Are there electoral rewards to increasing access to secondary education? In a new paper, we ask and answer this question in the context of a programmatic policy to increase access to secondary education through school construction in Tanzania beginning in 2006. We uncover two important findings. First, the electoral impacts of large-scale programs of this nature are contingent. The promise to increase access to education generated an electoral bump of about 2 percentage points for the ruling party (CCM). However, following implementation of the policy, the incumbent party experienced a penalty of -1.4 percentage points. Second, the electoral penalty was more pronounced in places that had preexisting schools. We attribute the negative electoral impact in 2010 to the manner in which the policy was implemented. The construction of new schools (which often were of low quality) involved an implicit tax on Tanzanians in the form of community contributions. The school expansion program was also accompanied by declines in learning outcomes, as measured by pass rates in national exams.
These findings highlight the importance of policy implementation. In order to realize the virtuous cycle of electoral accountability and broad-based programmatic policies, countries must have the fiscal and bureaucratic capacity to implement financially and logistically intensive policies. Fiscal capacity would enable governments to raise the revenue needed for public expenditure and not impose informal taxes during policy implementation. Bureaucratic capacity would reduce the risk of saddling citizens with substandard public goods and services. Otherwise, the very implementation of potentially beneficial policies may reveal government shortcomings, thereby eroding politicians’ incentives to invest in improving public welfare.

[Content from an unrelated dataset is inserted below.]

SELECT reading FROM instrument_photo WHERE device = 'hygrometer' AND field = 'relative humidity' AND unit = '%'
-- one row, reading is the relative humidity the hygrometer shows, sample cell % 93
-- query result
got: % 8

Our findings also speak to the politics of education in African states. After more than a decade of cutbacks in education spending, many African countries began reinvesting in access to education in the late 1990s. Much of the investment was, in part, motivated by the Millennium Development Goals—a global compact that, among other things, set a goal of achieving universal primary education (UPE). Governments abolished school fees and introduced capitation grants to replace household contributions. As a result, enrollment rates rose significantly (Figure 1). There was also a political dimension to the drive to increase access to primary education. African countries were likely to adopt UPE policies around elections.
The large increase in enrollment rates following UPE policies created a new challenge for African governments: meeting the increased demand for secondary education. As UPE cohorts advanced through the primary-school cycle, governments faced political pressure to invest in secondary-school access to meet the excess demand. From Ghana, to Kenya, to Uganda, presidential electioneering featured promises of investments in 100 percent transition from primary to secondary school.

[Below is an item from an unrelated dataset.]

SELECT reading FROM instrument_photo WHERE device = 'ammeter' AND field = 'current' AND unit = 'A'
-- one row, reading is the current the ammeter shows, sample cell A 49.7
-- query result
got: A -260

Like other African countries, Tanzania implemented a UPE policy at the turn of the century (2001) which was then following increasing demand for access to secondary education. In 2004, the government published a policy document outlining its intention to increase secondary school enrollment by adding classrooms to existing schools, as well as building new regional schools. However, before the 2005 election, the prime minister Edward Lowassa, made an abrupt announcement accelerating the process of increasing secondary school access. He guaranteed that each of Tanzania’s wards would have at least one secondary school. At the time, 83 percent of wards had none.

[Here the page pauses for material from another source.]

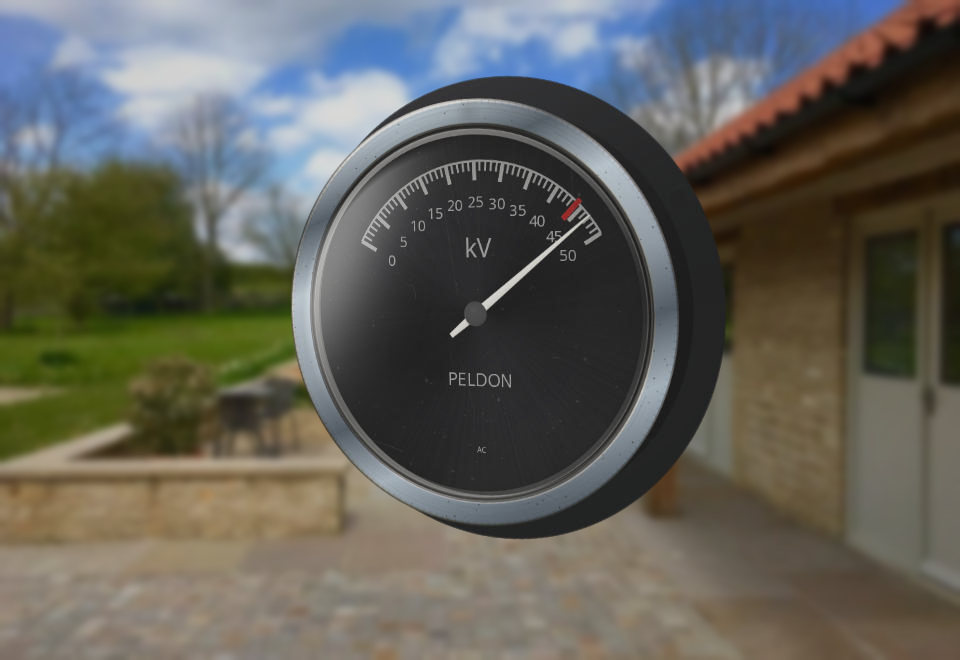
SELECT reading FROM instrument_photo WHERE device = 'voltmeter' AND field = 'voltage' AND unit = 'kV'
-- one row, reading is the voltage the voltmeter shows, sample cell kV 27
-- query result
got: kV 47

The results were impressive. In a few years, the number of secondary schools in Tanzania increased by more than 3,000 and student enrollment quadrupled. This success was built on the back of community contributions that required households to contribute cash, their time, or materials for school construction. In effect, it was a system of informal taxation. The rapid increase in the number of secondary schools (and student enrollment) also exposed the government’s inability to meet its promise to deploy qualified teachers. To address the massive shortage of secondary school teachers, the government resorted to deploying high school graduates with only a few months of teacher training. This, in part, led to a precipitous drop in the pass rates in national exams. Our paper attributes the decline in electoral support for the incumbent party to the revelation of these shortcomings of the secondary-school expansion policy during implementation. Public opinion data from Afrobarometer and data from Tanzania’s National Panel Survey corroborate these findings.
The government responded to citizen demands for quality improvement with the Big Results Now! (BRN) initiative in 2013—a package of reforms to boost learning outcomes. BRN initiatives included publication of national exam results, recognition/rewards for top and most improved schools, remedial education, addressing teacher motivation, and curriculum reforms (with emphasis on competency). How did voters respond to the turnaround in pass rates following these reforms? We find no electoral effects of positive information about school quality in the 2015 election. More tellingly, in the run-up to the 2015 election, the CCM platform did not lean on the BRN initiatives but instead doubled down on expanding no-fee secondary education.
Tanzania’s experience with expanding school access is illustrative of the ongoing tension between expanding access and improving learning outcomes. Despite contingent electoral effects, increasing access is still popular among politicians because it is easily visible and attributable. Improving learning outcomes is a tougher challenge. Identifying and implementing effective policies is hard, expensive, and takes time, and the link between politicians’ efforts and improvements in learning outcomes may not always be readily apparent to voters.